Task item: All of the data below is to be written out again exactly.

Exercise data:
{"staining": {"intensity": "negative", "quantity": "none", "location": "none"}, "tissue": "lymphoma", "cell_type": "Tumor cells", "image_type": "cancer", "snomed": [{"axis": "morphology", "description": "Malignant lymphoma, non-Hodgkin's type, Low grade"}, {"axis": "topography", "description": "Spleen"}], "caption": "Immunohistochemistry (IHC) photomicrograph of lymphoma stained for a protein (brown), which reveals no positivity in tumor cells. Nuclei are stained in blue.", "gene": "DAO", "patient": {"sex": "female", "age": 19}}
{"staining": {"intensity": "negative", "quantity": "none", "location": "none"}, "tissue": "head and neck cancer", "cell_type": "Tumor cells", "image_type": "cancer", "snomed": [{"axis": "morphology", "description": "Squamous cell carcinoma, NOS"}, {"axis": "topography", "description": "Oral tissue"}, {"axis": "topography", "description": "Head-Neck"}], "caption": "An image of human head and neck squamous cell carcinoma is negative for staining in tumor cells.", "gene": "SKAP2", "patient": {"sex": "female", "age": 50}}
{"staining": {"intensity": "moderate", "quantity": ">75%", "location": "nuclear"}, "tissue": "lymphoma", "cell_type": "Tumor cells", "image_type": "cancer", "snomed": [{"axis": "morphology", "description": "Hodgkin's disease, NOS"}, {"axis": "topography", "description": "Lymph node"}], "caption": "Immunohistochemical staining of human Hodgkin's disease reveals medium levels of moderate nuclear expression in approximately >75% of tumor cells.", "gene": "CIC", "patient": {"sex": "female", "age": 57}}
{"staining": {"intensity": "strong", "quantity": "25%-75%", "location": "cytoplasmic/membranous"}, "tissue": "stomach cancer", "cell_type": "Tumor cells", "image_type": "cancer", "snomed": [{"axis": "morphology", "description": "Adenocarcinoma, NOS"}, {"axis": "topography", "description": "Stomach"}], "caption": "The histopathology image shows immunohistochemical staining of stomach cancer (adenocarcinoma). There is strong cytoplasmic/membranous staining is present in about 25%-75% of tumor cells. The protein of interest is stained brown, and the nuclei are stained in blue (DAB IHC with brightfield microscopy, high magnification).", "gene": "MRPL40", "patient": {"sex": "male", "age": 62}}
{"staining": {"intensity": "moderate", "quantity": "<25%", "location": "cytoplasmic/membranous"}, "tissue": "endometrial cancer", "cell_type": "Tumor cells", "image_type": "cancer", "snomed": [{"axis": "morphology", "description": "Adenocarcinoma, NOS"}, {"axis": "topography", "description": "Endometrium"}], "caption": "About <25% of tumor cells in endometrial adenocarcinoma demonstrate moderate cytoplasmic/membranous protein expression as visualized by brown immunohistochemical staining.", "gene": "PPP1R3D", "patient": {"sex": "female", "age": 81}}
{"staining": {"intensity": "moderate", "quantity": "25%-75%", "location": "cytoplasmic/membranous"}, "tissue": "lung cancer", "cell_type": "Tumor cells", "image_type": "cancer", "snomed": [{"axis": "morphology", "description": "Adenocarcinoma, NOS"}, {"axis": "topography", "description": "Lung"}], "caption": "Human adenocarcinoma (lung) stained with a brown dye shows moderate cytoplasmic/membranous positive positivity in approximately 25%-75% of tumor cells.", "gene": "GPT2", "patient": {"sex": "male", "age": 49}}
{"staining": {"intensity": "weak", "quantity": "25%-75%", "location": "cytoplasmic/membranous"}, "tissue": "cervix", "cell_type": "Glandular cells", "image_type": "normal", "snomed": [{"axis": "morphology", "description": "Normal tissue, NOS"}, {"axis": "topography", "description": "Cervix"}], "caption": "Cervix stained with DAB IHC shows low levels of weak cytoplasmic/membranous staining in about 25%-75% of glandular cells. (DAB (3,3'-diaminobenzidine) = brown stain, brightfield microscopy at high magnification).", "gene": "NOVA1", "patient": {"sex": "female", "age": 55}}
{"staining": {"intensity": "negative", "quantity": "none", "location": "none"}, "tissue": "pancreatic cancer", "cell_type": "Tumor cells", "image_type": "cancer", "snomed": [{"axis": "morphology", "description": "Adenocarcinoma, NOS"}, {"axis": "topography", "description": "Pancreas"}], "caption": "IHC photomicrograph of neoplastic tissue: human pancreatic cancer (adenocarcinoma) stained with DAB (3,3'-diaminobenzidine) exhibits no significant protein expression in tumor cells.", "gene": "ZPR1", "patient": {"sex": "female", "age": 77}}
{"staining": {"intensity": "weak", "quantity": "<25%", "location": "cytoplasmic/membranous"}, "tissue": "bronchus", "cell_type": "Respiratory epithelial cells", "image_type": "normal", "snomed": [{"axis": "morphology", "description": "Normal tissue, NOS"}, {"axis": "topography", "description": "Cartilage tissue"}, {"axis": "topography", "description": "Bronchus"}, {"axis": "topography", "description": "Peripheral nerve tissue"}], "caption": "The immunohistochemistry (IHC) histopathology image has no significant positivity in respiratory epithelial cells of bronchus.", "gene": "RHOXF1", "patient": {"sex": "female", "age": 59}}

Solution to this exercise:
{"staining": {"intensity": "negative", "quantity": "none", "location": "none"}, "tissue": "lymphoma", "cell_type": "Tumor cells", "image_type": "cancer", "snomed": [{"axis": "morphology", "description": "Malignant lymphoma, non-Hodgkin's type, Low grade"}, {"axis": "topography", "description": "Spleen"}], "caption": "Immunohistochemistry (IHC) photomicrograph of lymphoma stained for a protein (brown), which reveals no positivity in tumor cells. Nuclei are stained in blue.", "gene": "DAO", "patient": {"sex": "female", "age": 19}}
{"staining": {"intensity": "negative", "quantity": "none", "location": "none"}, "tissue": "head and neck cancer", "cell_type": "Tumor cells", "image_type": "cancer", "snomed": [{"axis": "morphology", "description": "Squamous cell carcinoma, NOS"}, {"axis": "topography", "description": "Oral tissue"}, {"axis": "topography", "description": "Head-Neck"}], "caption": "An image of human head and neck squamous cell carcinoma is negative for staining in tumor cells.", "gene": "SKAP2", "patient": {"sex": "female", "age": 50}}
{"staining": {"intensity": "moderate", "quantity": ">75%", "location": "nuclear"}, "tissue": "lymphoma", "cell_type": "Tumor cells", "image_type": "cancer", "snomed": [{"axis": "morphology", "description": "Hodgkin's disease, NOS"}, {"axis": "topography", "description": "Lymph node"}], "caption": "Immunohistochemical staining of human Hodgkin's disease reveals medium levels of moderate nuclear expression in approximately >75% of tumor cells.", "gene": "CIC", "patient": {"sex": "female", "age": 57}}
{"staining": {"intensity": "strong", "quantity": "25%-75%", "location": "cytoplasmic/membranous"}, "tissue": "stomach cancer", "cell_type": "Tumor cells", "image_type": "cancer", "snomed": [{"axis": "morphology", "description": "Adenocarcinoma, NOS"}, {"axis": "topography", "description": "Stomach"}], "caption": "The histopathology image shows immunohistochemical staining of stomach cancer (adenocarcinoma). There is strong cytoplasmic/membranous staining is present in about 25%-75% of tumor cells. The protein of interest is stained brown, and the nuclei are stained in blue (DAB IHC with brightfield microscopy, high magnification).", "gene": "MRPL40", "patient": {"sex": "male", "age": 62}}
{"staining": {"intensity": "moderate", "quantity": "<25%", "location": "cytoplasmic/membranous"}, "tissue": "endometrial cancer", "cell_type": "Tumor cells", "image_type": "cancer", "snomed": [{"axis": "morphology", "description": "Adenocarcinoma, NOS"}, {"axis": "topography", "description": "Endometrium"}], "caption": "About <25% of tumor cells in endometrial adenocarcinoma demonstrate moderate cytoplasmic/membranous protein expression as visualized by brown immunohistochemical staining.", "gene": "PPP1R3D", "patient": {"sex": "female", "age": 81}}
{"staining": {"intensity": "moderate", "quantity": "25%-75%", "location": "cytoplasmic/membranous"}, "tissue": "lung cancer", "cell_type": "Tumor cells", "image_type": "cancer", "snomed": [{"axis": "morphology", "description": "Adenocarcinoma, NOS"}, {"axis": "topography", "description": "Lung"}], "caption": "Human adenocarcinoma (lung) stained with a brown dye shows moderate cytoplasmic/membranous positive positivity in approximately 25%-75% of tumor cells.", "gene": "GPT2", "patient": {"sex": "male", "age": 49}}
{"staining": {"intensity": "weak", "quantity": "25%-75%", "location": "cytoplasmic/membranous"}, "tissue": "cervix", "cell_type": "Glandular cells", "image_type": "normal", "snomed": [{"axis": "morphology", "description": "Normal tissue, NOS"}, {"axis": "topography", "description": "Cervix"}], "caption": "Cervix stained with DAB IHC shows low levels of weak cytoplasmic/membranous staining in about 25%-75% of glandular cells. (DAB (3,3'-diaminobenzidine) = brown stain, brightfield microscopy at high magnification).", "gene": "NOVA1", "patient": {"sex": "female", "age": 55}}
{"staining": {"intensity": "negative", "quantity": "none", "location": "none"}, "tissue": "pancreatic cancer", "cell_type": "Tumor cells", "image_type": "cancer", "snomed": [{"axis": "morphology", "description": "Adenocarcinoma, NOS"}, {"axis": "topography", "description": "Pancreas"}], "caption": "IHC photomicrograph of neoplastic tissue: human pancreatic cancer (adenocarcinoma) stained with DAB (3,3'-diaminobenzidine) exhibits no significant protein expression in tumor cells.", "gene": "ZPR1", "patient": {"sex": "female", "age": 77}}
{"staining": {"intensity": "weak", "quantity": "<25%", "location": "cytoplasmic/membranous"}, "tissue": "bronchus", "cell_type": "Respiratory epithelial cells", "image_type": "normal", "snomed": [{"axis": "morphology", "description": "Normal tissue, NOS"}, {"axis": "topography", "description": "Cartilage tissue"}, {"axis": "topography", "description": "Bronchus"}, {"axis": "topography", "description": "Peripheral nerve tissue"}], "caption": "The immunohistochemistry (IHC) histopathology image has no significant positivity in respiratory epithelial cells of bronchus.", "gene": "RHOXF1", "patient": {"sex": "female", "age": 59}}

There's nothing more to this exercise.